§ Requirement
Skip the images and copy every other part of the records exactly.

(Collected data)

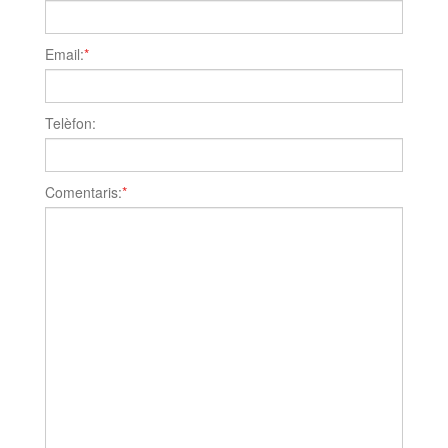
Email:
*
Telèfon:
Comentaris:
*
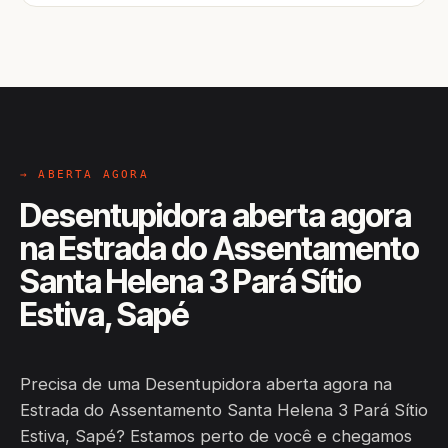
→ ABERTA AGORA
Desentupidora aberta agora
na Estrada do Assentamento
Santa Helena 3 Pará Sítio
Estiva, Sapé
Precisa de uma Desentupidora aberta agora na
Estrada do Assentamento Santa Helena 3 Pará Sítio
Estiva, Sapé? Estamos perto de você e chegamos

§ Result
Email:
*
Telèfon:
Comentaris:
*
→ ABERTA AGORA
Desentupidora aberta agora
na Estrada do Assentamento
Santa Helena 3 Pará Sítio
Estiva, Sapé
Precisa de uma Desentupidora aberta agora na
Estrada do Assentamento Santa Helena 3 Pará Sítio
Estiva, Sapé? Estamos perto de você e chegamos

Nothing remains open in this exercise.